### DIRECTIONS FOR THIS TASK
"ngày" is the word to look for; say how many lines of the listing below contain it, and nothing else.

****************

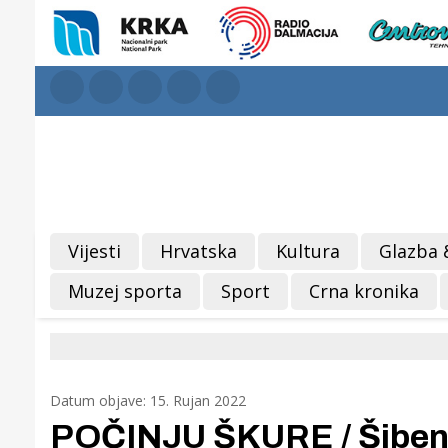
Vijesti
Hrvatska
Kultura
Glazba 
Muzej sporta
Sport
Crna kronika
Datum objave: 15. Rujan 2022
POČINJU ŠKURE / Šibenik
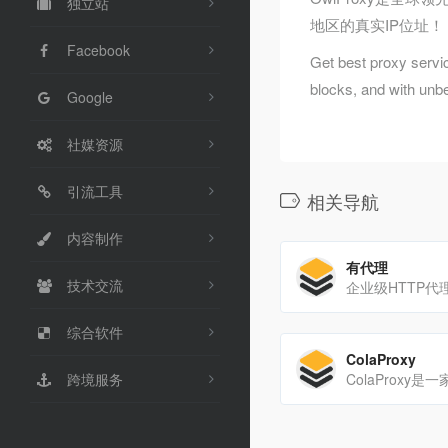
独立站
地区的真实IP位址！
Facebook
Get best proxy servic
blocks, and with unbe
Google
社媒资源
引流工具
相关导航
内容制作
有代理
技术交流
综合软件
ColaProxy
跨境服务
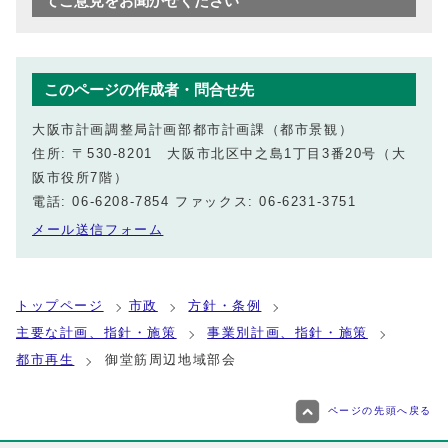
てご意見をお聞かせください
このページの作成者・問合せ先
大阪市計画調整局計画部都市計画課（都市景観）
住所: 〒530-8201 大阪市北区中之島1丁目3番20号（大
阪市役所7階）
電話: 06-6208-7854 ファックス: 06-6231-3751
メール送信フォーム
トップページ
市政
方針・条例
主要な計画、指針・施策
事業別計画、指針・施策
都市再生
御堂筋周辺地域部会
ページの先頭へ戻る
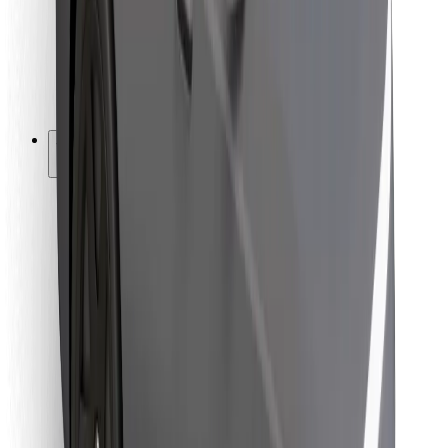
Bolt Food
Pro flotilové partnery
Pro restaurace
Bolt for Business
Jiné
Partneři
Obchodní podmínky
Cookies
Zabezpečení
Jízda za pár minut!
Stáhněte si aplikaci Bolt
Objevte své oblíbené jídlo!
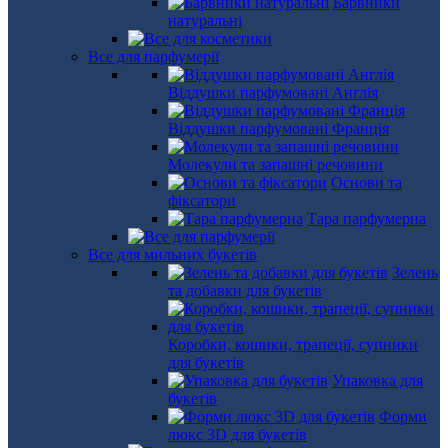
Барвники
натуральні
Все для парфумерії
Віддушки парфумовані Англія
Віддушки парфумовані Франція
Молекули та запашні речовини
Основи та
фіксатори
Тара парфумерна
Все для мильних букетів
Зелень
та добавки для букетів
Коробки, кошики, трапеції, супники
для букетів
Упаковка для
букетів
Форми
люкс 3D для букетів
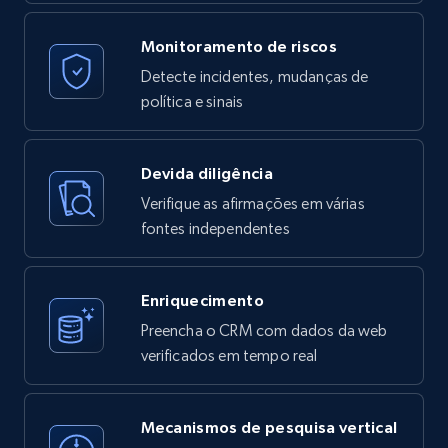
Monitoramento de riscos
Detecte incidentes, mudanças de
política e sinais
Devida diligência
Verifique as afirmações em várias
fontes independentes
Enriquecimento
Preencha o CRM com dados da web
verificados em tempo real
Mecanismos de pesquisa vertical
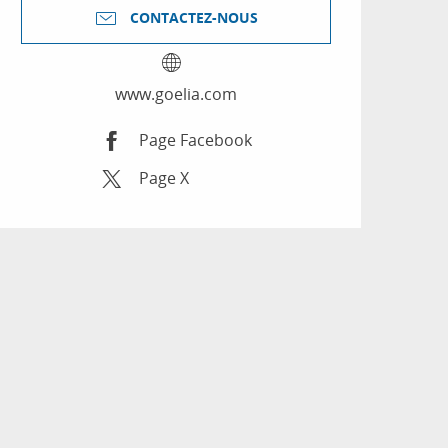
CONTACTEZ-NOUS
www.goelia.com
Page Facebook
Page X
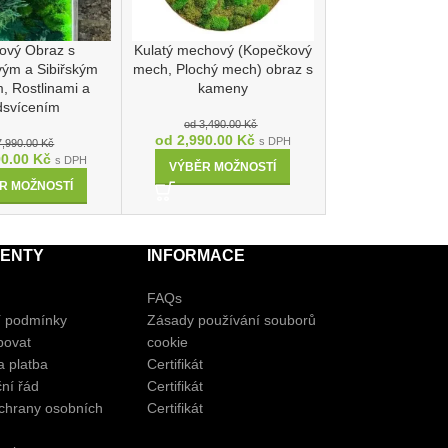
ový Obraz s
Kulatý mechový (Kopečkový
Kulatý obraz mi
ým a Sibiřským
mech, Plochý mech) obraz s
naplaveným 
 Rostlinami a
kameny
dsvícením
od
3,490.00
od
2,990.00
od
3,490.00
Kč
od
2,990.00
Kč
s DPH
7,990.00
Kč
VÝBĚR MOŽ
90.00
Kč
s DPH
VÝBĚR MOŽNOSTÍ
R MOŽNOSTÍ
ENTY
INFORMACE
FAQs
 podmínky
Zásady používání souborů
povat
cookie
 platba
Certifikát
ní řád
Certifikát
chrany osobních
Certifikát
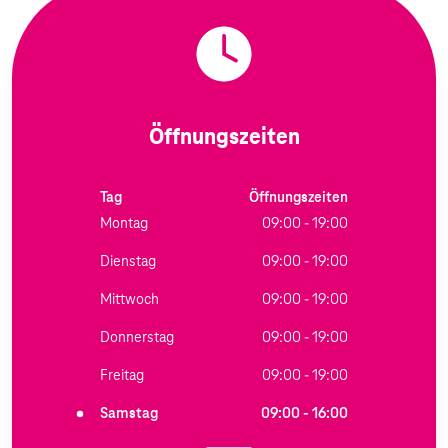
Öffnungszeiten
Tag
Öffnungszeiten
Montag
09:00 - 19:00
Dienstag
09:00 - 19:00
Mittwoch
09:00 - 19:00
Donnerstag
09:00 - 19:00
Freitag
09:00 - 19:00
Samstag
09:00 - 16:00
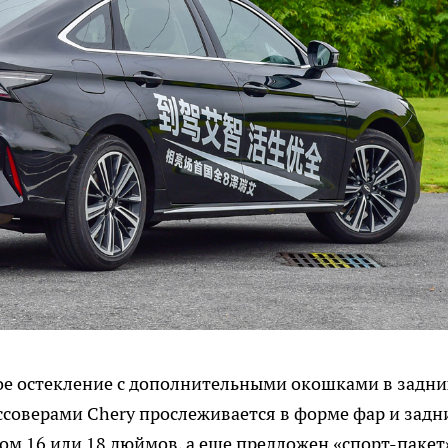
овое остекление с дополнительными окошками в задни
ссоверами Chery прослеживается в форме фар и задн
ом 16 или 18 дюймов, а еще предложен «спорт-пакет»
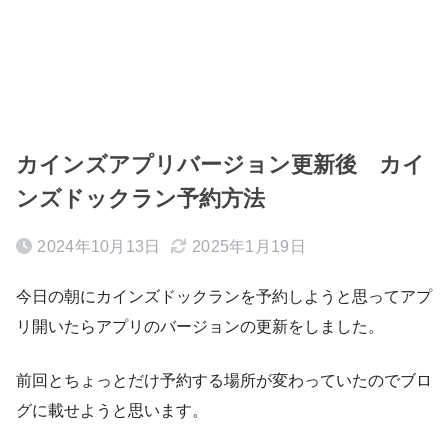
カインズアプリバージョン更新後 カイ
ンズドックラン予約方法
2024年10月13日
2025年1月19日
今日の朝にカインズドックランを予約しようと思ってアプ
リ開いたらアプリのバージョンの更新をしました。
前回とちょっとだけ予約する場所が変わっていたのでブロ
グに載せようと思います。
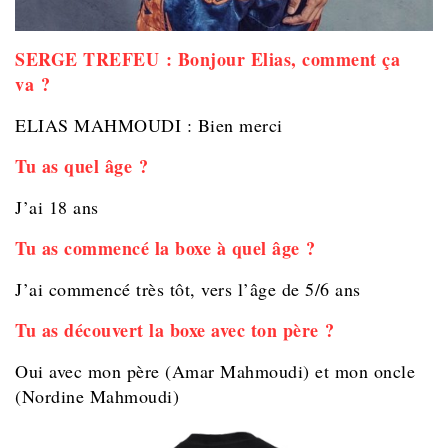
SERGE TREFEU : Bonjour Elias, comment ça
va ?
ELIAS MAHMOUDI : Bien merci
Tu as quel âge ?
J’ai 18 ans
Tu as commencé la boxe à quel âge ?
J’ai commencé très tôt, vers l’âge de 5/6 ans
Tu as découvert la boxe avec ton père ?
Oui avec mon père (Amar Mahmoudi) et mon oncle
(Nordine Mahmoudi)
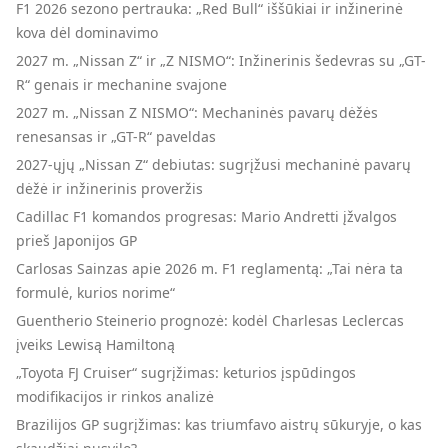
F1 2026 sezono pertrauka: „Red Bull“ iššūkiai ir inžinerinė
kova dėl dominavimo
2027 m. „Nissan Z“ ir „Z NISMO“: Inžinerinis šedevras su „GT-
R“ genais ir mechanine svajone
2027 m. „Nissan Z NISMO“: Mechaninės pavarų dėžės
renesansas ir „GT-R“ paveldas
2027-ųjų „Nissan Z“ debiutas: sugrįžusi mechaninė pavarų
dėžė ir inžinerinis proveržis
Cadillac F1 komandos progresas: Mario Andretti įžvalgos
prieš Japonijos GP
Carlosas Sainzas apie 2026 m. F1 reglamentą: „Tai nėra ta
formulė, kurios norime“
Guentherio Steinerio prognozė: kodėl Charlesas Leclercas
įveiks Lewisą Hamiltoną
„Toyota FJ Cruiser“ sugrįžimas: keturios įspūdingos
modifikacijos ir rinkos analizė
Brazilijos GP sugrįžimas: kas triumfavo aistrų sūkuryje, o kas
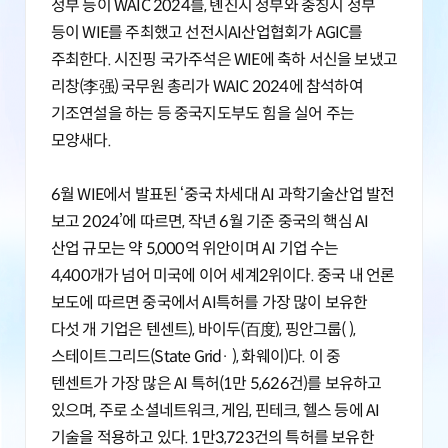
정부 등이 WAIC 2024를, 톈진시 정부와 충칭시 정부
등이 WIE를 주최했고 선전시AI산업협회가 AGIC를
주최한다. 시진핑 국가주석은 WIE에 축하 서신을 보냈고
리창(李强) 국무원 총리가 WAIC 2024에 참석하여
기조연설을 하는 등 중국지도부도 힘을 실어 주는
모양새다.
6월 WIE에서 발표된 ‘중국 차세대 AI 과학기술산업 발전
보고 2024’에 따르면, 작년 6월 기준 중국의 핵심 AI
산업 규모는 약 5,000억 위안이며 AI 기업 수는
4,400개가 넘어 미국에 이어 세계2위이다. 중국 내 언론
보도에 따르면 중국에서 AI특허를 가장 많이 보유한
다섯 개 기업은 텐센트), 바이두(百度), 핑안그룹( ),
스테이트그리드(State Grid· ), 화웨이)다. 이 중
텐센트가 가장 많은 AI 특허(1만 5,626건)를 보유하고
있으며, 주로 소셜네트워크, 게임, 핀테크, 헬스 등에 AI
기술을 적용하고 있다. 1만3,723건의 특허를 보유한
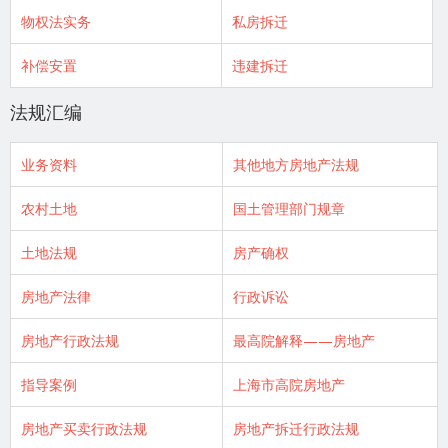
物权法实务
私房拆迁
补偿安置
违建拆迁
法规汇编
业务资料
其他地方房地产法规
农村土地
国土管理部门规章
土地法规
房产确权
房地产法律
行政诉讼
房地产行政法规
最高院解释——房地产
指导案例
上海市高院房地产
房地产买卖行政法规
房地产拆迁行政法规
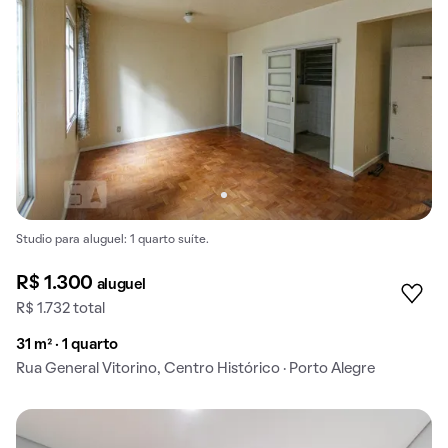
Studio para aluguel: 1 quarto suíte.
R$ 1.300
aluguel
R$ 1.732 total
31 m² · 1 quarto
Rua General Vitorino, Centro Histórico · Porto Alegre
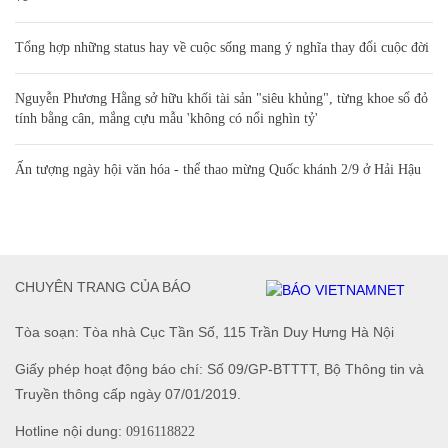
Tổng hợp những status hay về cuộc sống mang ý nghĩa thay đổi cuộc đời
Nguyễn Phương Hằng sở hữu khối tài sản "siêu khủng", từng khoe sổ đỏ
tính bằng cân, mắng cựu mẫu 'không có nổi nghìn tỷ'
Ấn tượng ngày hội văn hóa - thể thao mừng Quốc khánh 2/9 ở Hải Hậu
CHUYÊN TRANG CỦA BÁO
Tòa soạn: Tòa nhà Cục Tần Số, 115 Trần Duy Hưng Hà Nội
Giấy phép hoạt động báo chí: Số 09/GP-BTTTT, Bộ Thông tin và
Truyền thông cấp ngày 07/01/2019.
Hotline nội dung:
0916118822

****************

### EXPECTED OUTPUT
2